(Circuit design data)
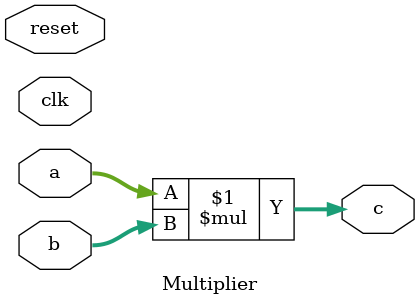
<source format=v>
module Multiplier #(parameter Size = 32)(
  input wire clk,
  input wire reset,
  input wire [Size-1:0] a,
  input wire [Size-1:0] b,
  output wire [Size-1:0] c
);
  assign c = a * b;
endmodule
</source>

**Problem details**
Show all lines from the entries that hold "Size".

**Task answer**
module Multiplier #(parameter Size = 32)(
  input wire [Size-1:0] a,
  input wire [Size-1:0] b,
  output wire [Size-1:0] c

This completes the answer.